TO DO: Copy out verbatim everything in the mailing-list post on updating to Unicode 16.0.0 below, from "On Fri, Mar" down to "the old ones.".

EXERCISE TEXT:

○ ○ ○ ○ ○

Quick Links

Re: Update Unicode data to Unicode 16.0.0

From:	Robert Haas <robertmhaas(at)gmail(dot)com>
To:	Jeff Davis <pgsql(at)j-davis(dot)com>
Cc:	Joe Conway <mail(at)joeconway(dot)com>, Laurenz Albe <laurenz(dot)albe(at)cybertec(dot)at>, Jeremy Schneider <schneider(at)ardentperf(dot)com>, Nathan Bossart <nathandbossart(at)gmail(dot)com>, Peter Eisentraut <peter(at)eisentraut(dot)org>, pgsql-hackers <pgsql-hackers(at)postgresql(dot)org>
Subject:	Re: Update Unicode data to Unicode 16.0.0
Date:	2025-03-21 14:45:47
Message-ID:	CA+TgmoahWh6zxBFUygOUwrdkGogp47ZVoa8GVkxEORRc7+EwWA@mail.gmail.com
Views:	Raw Message \| Whole Thread \| Download mbox \| Resend email
Thread:
Lists:	pgsql-hackers

On Fri, Mar 21, 2025 at 2:45 AM Jeff Davis <pgsql(at)j-davis(dot)com> wrote:
> On Thu, 2025-03-20 at 08:45 -0400, Robert Haas wrote:
> > * When the collation/ctype/whatever definitions upon which you are
> > relying change, you can either decide to switch to the new ones
> > without rebuilding your indexes and risk wrong results until you
> > reindex, or you can decide to create new indexes using the new
> > definitions and drop the old ones.
>
> Would newly-created objects pick up the new Unicode version, or stick
> with the old one?

Hmm, I hadn't thought about that. I'm assuming that the Unicode
version would need, in this scheme, to be coupled to the object that
depends on it. For example, an index that uses a Unicode collation
would need to store a Unicode version. But for a new index, how would
that be set? Maybe the Unicode version would be treated as part of the
collation. I'm guessing that an index defaults to the column
collation, and I think the column collation defaults to the database
default collation. We might need a way for ALTER DATABASE to allow the
database default to be adjusted. I'm not quite sure here, but my
general feeling is that Unicode version feels like part of the
collation and that we should avoid introducing a separate mechanism if
possible. What are your thoughts?

> Supprting built-in natural language sort orders would be a much larger
> scope. And I don't think we need that, but that's a larger discussion.

○ ○ ○ ○ ○

MATERIAL PROVIDED:
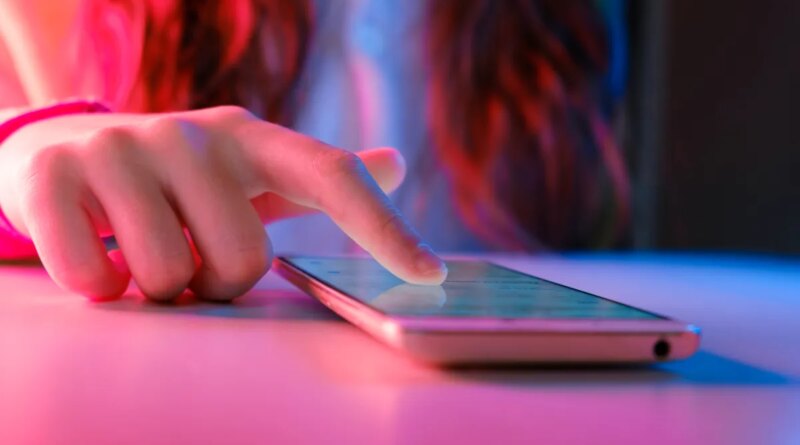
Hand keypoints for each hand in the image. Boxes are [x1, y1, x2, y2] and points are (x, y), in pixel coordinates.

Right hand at [0, 106, 446, 300]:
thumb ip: (317, 178)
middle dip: (215, 283)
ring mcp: (123, 147)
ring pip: (170, 276)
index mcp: (251, 138)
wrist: (61, 151)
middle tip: (188, 258)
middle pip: (243, 262)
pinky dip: (97, 285)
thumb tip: (396, 165)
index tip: (429, 275)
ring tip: (139, 249)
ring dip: (158, 287)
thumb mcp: (247, 171)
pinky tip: (94, 258)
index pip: (332, 175)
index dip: (384, 227)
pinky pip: (93, 276)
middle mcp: (194, 134)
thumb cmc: (174, 179)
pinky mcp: (54, 173)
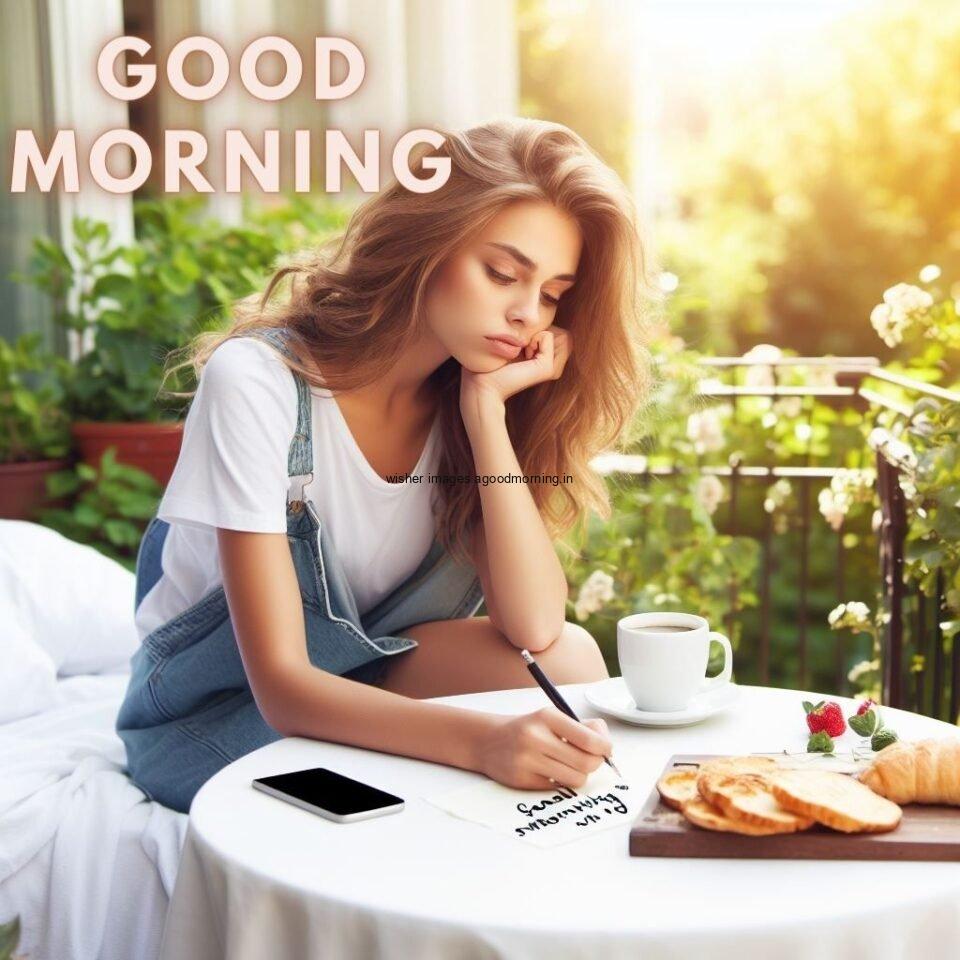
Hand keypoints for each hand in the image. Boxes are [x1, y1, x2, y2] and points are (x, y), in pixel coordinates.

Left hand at [460, 327, 571, 414]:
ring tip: (524, 350)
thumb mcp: (516, 342)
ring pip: (561, 334)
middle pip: (564, 334)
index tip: (522, 344)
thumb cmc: (493, 361)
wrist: (483, 383)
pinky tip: (523, 352)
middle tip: (523, 347)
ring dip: (539, 334)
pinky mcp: (547, 368)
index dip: (542, 331)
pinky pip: (548, 335)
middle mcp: (553, 367)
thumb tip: (538, 316)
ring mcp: (552, 369)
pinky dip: (534, 337)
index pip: (560, 333)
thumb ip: (532, 332)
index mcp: (547, 361)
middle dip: (543, 332)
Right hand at [473, 707, 611, 790]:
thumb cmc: (529, 729)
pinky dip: (561, 782)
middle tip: (589, 760)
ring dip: (579, 775)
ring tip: (569, 766)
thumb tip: (606, 744)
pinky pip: (558, 788)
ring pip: (576, 779)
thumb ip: (582, 728)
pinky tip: (550, 771)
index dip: (605, 748)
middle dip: (595, 764)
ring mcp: (527, 760)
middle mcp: (535, 737)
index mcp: (547, 717)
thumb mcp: (552, 718)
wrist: (488, 741)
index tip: (605, 749)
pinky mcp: (522, 780)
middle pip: (586, 762)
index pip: (589, 739)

○ ○ ○ ○ ○

EXPECTED OUTPUT:
On Fri, Mar 21, 2025 at 2:45 AM Jeff Davis <pgsql(at)j-davis(dot)com> wrote:
> On Thu, 2025-03-20 at 08:45 -0400, Robert Haas wrote:
> > * When the collation/ctype/whatever definitions upon which you are
> > relying change, you can either decide to switch to the new ones
> > without rebuilding your indexes and risk wrong results until you
> > reindex, or you can decide to create new indexes using the new
> > definitions and drop the old ones.